[Parallel_libs-commits] [PATCH] D24596: [SE] Support CUDA dynamic shared memory

Thu Sep 15 08:54:29 PDT 2016

jlebar accepted this revision.
This revision is now accepted and ready to land.

================
Comment at: streamexecutor/lib/platforms/cuda/CUDAPlatformDevice.cpp:167
@@ +166,3 @@
+  auto Launch = [Function, Stream, BlockSize,
+                 GridSize](size_t SharedMemoryBytes, void **ArgumentAddresses) {
+    return CUresultToError(
----------------
Huh, does clang-format actually do this?  If so maybe that's worth filing a bug -- that is a strange choice.

================
Comment at: streamexecutor/lib/platforms/cuda/CUDAPlatformDevice.cpp:189
@@ +188,3 @@
+        NonSharedArgumentAddresses[NonSharedIndex++] = ArgumentAddresses[I];
+    return Launch(SharedMemoryBytes, NonSharedArgumentAddresses.data());
+  }
----------------
This whole dance is going to destroy the beautiful efficiency gains you were after, right?

It sort of seems like the only way to make this work would be to have a different args-packing class for each platform.  But I am not sure how to do that without introducing virtual function calls, which would *also* destroy your beautiful efficiency gains.

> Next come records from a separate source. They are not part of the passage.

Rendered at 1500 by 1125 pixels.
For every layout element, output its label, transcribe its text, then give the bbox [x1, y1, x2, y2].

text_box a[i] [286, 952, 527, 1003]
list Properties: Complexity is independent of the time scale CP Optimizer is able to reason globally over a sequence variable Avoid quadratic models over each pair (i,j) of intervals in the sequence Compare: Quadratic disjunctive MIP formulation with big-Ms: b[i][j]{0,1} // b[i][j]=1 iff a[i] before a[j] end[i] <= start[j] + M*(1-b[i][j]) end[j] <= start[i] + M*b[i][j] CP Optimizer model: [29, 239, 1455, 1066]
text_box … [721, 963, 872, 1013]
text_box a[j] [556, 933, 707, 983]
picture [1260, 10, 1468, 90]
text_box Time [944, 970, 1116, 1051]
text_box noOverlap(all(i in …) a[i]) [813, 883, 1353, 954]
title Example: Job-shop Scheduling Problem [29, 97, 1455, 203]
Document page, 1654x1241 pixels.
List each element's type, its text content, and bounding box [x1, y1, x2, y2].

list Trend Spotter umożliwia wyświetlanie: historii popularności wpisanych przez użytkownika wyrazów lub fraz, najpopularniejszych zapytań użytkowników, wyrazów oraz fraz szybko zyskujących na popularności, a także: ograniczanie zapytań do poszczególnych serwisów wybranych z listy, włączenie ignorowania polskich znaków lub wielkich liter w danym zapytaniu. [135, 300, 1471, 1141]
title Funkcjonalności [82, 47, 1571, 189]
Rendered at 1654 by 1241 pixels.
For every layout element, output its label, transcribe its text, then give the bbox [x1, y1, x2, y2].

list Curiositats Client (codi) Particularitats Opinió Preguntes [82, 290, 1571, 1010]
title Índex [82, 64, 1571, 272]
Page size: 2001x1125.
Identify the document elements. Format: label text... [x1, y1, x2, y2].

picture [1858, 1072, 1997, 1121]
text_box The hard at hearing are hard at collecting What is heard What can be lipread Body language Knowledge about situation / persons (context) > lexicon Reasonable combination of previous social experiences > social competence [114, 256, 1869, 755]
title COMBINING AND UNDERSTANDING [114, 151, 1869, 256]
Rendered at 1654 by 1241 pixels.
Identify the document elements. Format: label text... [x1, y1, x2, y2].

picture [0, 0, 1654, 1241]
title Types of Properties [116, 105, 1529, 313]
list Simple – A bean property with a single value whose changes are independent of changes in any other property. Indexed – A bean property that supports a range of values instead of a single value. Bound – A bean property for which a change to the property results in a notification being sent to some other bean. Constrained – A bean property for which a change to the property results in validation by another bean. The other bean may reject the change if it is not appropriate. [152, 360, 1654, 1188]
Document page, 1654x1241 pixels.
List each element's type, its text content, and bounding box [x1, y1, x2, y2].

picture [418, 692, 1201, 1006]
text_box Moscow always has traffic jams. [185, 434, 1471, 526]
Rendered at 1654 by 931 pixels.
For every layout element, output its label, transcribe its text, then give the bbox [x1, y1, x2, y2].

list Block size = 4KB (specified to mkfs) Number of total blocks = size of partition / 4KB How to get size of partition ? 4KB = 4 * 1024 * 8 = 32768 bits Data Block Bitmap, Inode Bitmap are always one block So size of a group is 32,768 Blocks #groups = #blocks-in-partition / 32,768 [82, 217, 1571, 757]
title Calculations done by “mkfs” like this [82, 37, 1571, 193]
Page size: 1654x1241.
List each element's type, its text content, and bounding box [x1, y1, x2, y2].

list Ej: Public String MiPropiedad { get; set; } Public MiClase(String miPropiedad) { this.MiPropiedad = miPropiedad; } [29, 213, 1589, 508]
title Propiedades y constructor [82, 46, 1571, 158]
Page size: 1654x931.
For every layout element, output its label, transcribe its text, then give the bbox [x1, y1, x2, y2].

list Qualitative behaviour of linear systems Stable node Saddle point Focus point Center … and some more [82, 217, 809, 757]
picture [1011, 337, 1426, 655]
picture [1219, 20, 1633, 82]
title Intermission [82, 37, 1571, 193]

At least let's use llvm::SmallVector so we don't have to malloc anything.  And maybe add a comment that we may need to come back and improve this?

================
Comment at: streamexecutor/unittests/CoreTests/CUDATest.cpp:142
@@ +141,3 @@
+}();
+} // namespace __compilergen
+
----------------
Doesn't match ns name above.  (It's going to be technically UB for something other than the compiler to put anything into __foo.)

https://reviews.llvm.org/D24596